▸ **Text segment**
# # # # # # #

MULLER V. DOWS

Decision Date01 January 1876
Citation94 U. S. 444
CourtU.S. Supreme Court

APPEAL FROM THE CIRCUIT COURT OF THE

UNITED STATES FOR THE DISTRICT OF IOWA

Syllabus

1. A suit by or against a corporation in a court of the United States is regarded as brought by or against its stockholders, all of whom are, for the purposes of jurisdiction, conclusively presumed to be citizens of the state which created it.

2. It should appear by the declaration or bill of complaint that the corporation was created by the state whereof the adverse party is not a citizen, but a defective averment of that fact may be cured by the subsequent pleadings.

3. A corporation created by the laws of Iowa, although consolidated with another of the same name in Missouri under the authority of a statute of each state, is nevertheless in Iowa a corporation existing there under the laws of that state alone.

4. A decree foreclosing a mortgage executed by the Chicago & Southwestern Railroad Company of its entire railroad and franchises and ordering a sale of them, passed by the Circuit Court of the United States for the District of Iowa, which, in a suit there pending, had jurisdiction of the mortgagor and the trustees in the mortgage, is not invalid because a part of the property ordered to be sold is situate in the State of Missouri.

5. The Court holds that there was no waiver by the Chicago, Rock Island & Pacific Railroad Company of its right to foreclose the mortgage.

6. A surety who holds several securities by way of indemnity may resort to either of them for payment.

The facts are stated in the opinion of the Court.

Page 94 U. S. 445

MR. JUSTICE STRONG delivered the opinion of the Court.

# # # # # # #

▸ **Goal of the exercise**
Does each statement below agree with the Muller v. Dows syllabus above? Answer yes or no for each, quoting the words of the syllabus that decide it.
1. The Iowa decree was invalid because part of the property ordered sold lay in Missouri.
2. A surety holding several securities as indemnity may turn to any one of them for payment.
3. A faulty averment of which state created the corporation can be corrected by later pleadings.

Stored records
# # # # # # #

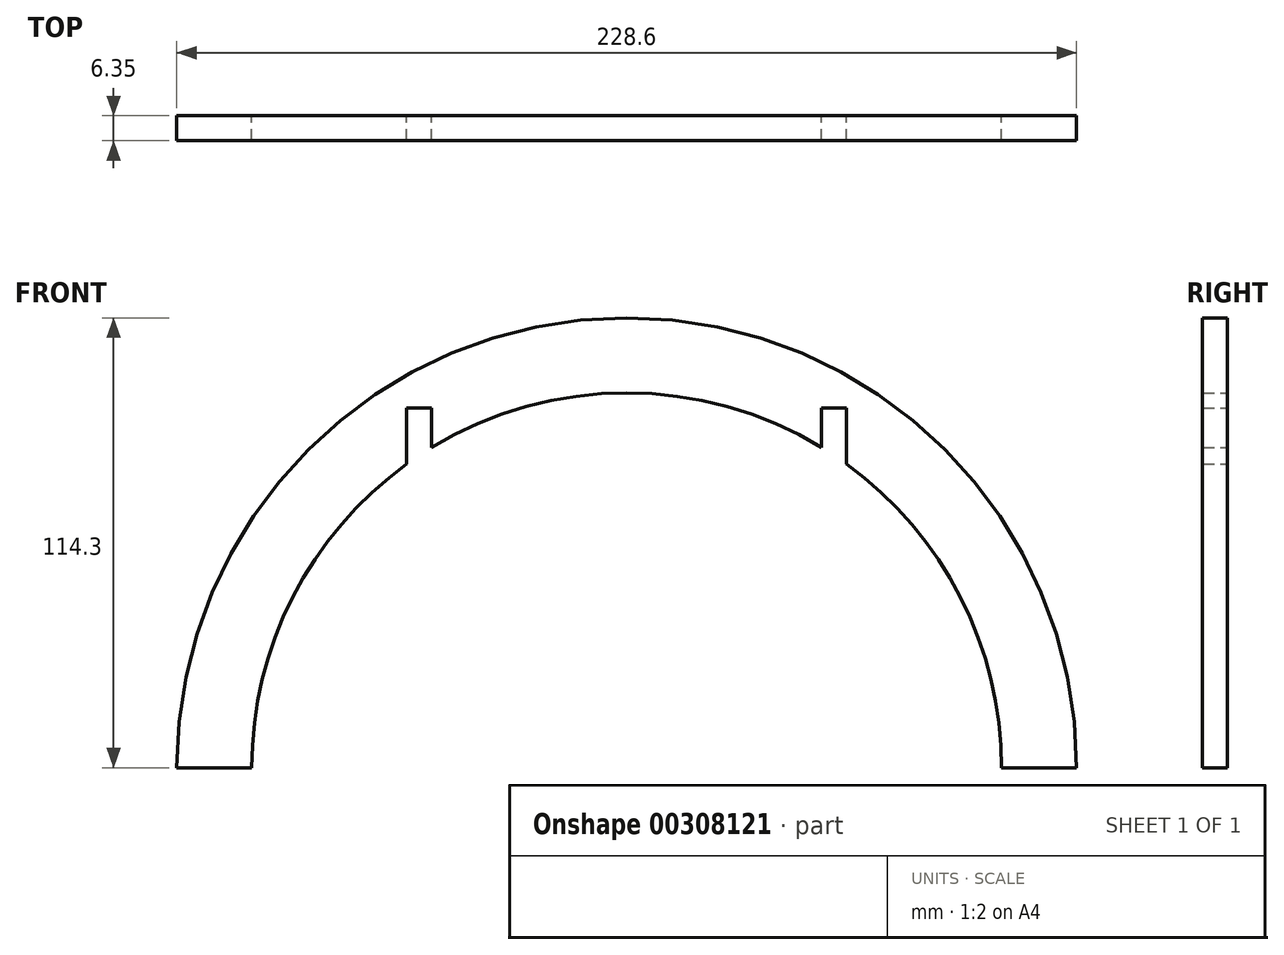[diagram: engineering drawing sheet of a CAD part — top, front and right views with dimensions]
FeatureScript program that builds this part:
annotation { "Feature Type Name" : "Feature", "Feature Type Description" : "" }
export const myFeature = defineFeature(function(context is Context, id is Id, definition is map)
    precondition{}
    {
        {
            var Q0;
            Q0=qCreatedBy(makeId("Front.planeOp"),FACE);
            var sketch = newSketch(context, id + "F0", { "sketchPlane" : qUnion([Q0])});
            skArc(sketch, "E0", {"start": v(114.3, 0) * mm, "mid": v(0, 114.3) * mm, "end": v(-114.3, 0) * mm});
            skPoint(sketch, "E1.orphan", {"position": v(-136.45, 0) * mm});
            skLineSegment(sketch, "E2", {"start": v(-114.3, 0) * mm, "end": v(-95.25, 0) * mm});
            skLineSegment(sketch, "E3.MirrorCS", {"start": v(114.3, 0) * mm, "end": v(95.25, 0) * mm});
            skArc(sketch, "E4", {"start": v(95.25, 0) * mm, "mid": v(0, 95.25) * mm, "end": v(-95.25, 0) * mm});
            skSolve(sketch);
        }
        {
            var Q0;
            Q0 = qSketchRegion(id + "F0", true);
            extrude(context, id + "F1", {"entities" : qUnion([Q0]), "depth" : 6.35 * mm});
        }
        {
            var Q0;
            Q0=qCreatedBy(makeId("Top.planeOp"),FACE);
            cPlane(context, id + "F2", {"entities" : qUnion([Q0]), "cplaneType" : CPlaneType.OFFSET, "offset" : 60.96 * mm, "width" : 152.4 * mm, "height" : 152.4 * mm});
        }
        {
            var Q0;
            Q0=qCreatedBy(id+"F2.planeOp",FACE);
            var sketch = newSketch(context, id + "F3", { "sketchPlane" : qUnion([Q0])});
            skLineSegment(sketch, "E5.bottom", {"start": v(-55.88, -6.35) * mm, "end": v(-49.53, -6.35) * mm});
            skLineSegment(sketch, "E5.top", {"start": v(-55.88, 0) * mm, "end": v(-49.53, 0) * mm});
            skLineSegment(sketch, "E5.left", {"start": v(-55.88, -6.35) * mm, "end": v(-55.88, 0) * mm});
            skLineSegment(sketch, "E5.right", {"start": v(-49.53, -6.35) * mm, "end": v(-49.53, 0) * mm});
            skLineSegment(sketch, "E6.MirrorCS", {"start": v(55.88, -6.35) * mm, "end": v(49.53, -6.35) * mm});
            skLineSegment(sketch, "E7.MirrorCS", {"start": v(55.88, -6.35) * mm, "end": v(55.88, 0) * mm});
            skLineSegment(sketch, "E8.MirrorCS", {"start": v(49.53, -6.35) * mm, "end": v(49.53, 0) * mm});
            skLineSegment(sketch, "E9.MirrorCS", {"start": v(55.88, 0) * mm, "end": v(49.53, 0) * mm});
            skSolve(sketch);
        }
        {
            var Q0;
            Q0 = qSketchRegion(id + "F3", true);
            extrude(context, id + "F4", {"entities" : qUnion([Q0]), "operationType" : NewBodyOperationType.REMOVE, "depth" : 30.48 * mm});
        }
    });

# # # # # # #

▸ **Output for this task**
1. No: "is not invalid because a part of the property ordered to be sold is situate in the State of Missouri."
2. Yes: "may resort to either of them for payment."
3. Yes: "a defective averment of that fact may be cured by the subsequent pleadings."